In this study, LA decreased pro-inflammatory markers in RAW 264.7 cells. These results are similar to a previous report in which mRNA expression of Nos2, Tnf-α, Il1b, and Il6 induced by LPS in macrophages was decreased in the presence of 150 μM LA isolated from Agaricus brasiliensis [63]. Moreover, we observed that LA exhibited anti-inflammatory effects through the suppression of MAPK/NF-κB signaling and decreased phosphorylation of NF-κB, IκBα, ERK, p38, and JNK. Additionally, LA not only blocked nuclear translocation of NF-κB p65 but also prevented transcriptional activity of NF-κB. Overall, our results strongly support the anti-inflammatory effects of LA. Future studies with positive control are needed to confirm the results.

Our ultimate goal is to evaluate the potential of FLR as a novel health functional food which has anti-inflammatory effect. A total of 100 g of FLR powder contains 153 mg of linoleic acid. The amount of LA contained in the highest concentration, 200 μg/mL FLR, can be converted to around 1.08 μM. Additionally, in our previous study, it was found that the FLR powder 100 g contained 301 mg of total flavonoid, 1110 mg of total polyphenol. Although the amount of LA contained in FLR is not large, LA, which has not been studied much on anti-inflammatory effect compared to polyphenols or flavonoids, was used in the experiment. In addition, if FLR will be developed as a novel health functional food (as powder/tablet form), it is thought that we can intake not only linoleic acid but also a large amount of active ingredients and get anti-inflammatory effects.

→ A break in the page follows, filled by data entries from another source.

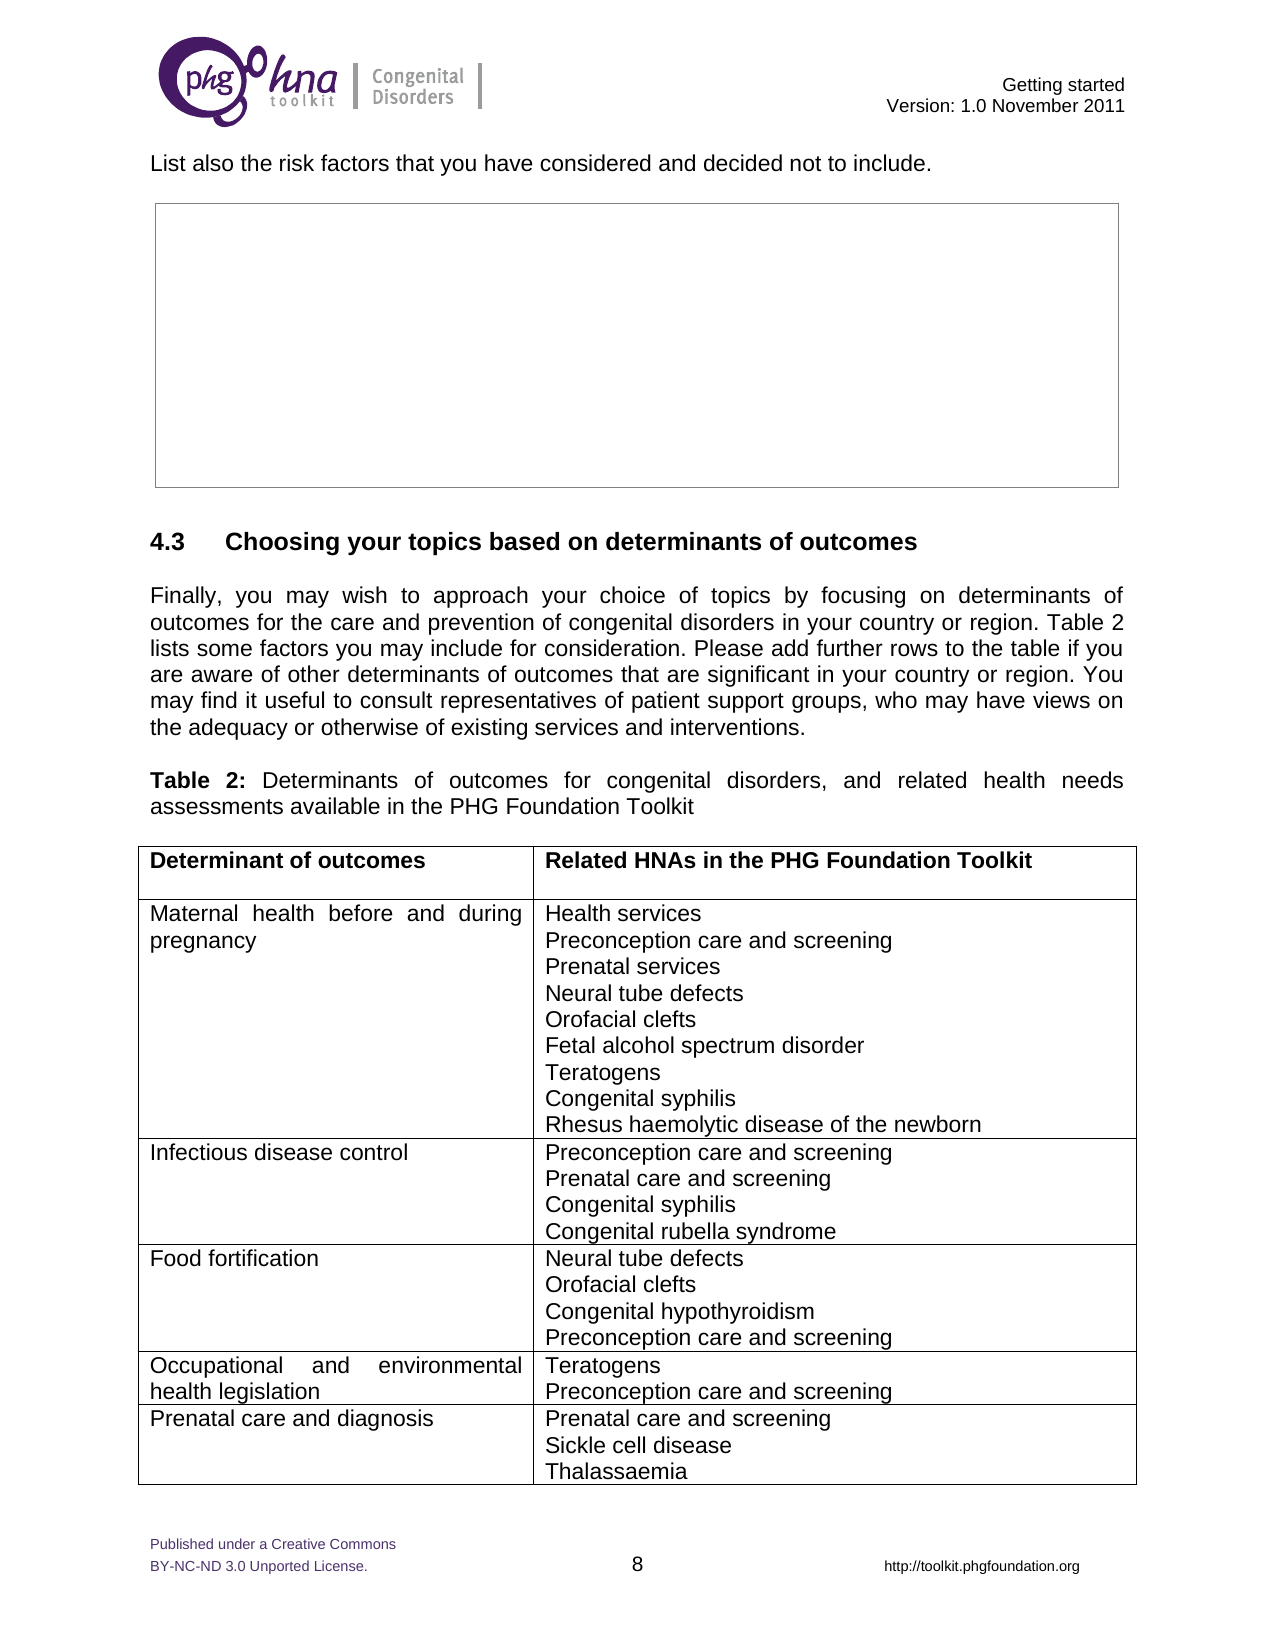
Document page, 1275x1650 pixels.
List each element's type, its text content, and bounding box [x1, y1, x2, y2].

table_cell Neural tube defects Orofacial clefts Congenital hypothyroidism Preconception care and screening [534, 1245, 1136, 1351]
table_header Determinant of outcomes [139, 847, 533, 899]
table_cell Infectious disease control [139, 1139, 533, 1244]
table_cell Teratogens Preconception care and screening [534, 1352, 1136, 1404]
table_cell Prenatal care and diagnosis [139, 1405, 533, 1484]
table_cell Occupational and environmental health legislation [139, 1352, 533, 1404]
table_cell Food fortification [139, 1245, 533, 1351]
table_cell Prenatal care and screening Sickle cell disease Thalassaemia [534, 1405, 1136, 1484]
text List also the risk factors that you have considered and decided not to include. [150, 150, 1125, 176]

Taken together, the results of this study provide mechanistic support to our previous study where we showed that gastroprotective effects of FLR in vivo [34]. To the best of our knowledge, this study is the first demonstration of the anti-inflammatory effects of FLR and its component LA in LPS-induced macrophages. Further clinical studies are needed to confirm the anti-inflammatory effects of FLR demonstrated in this study.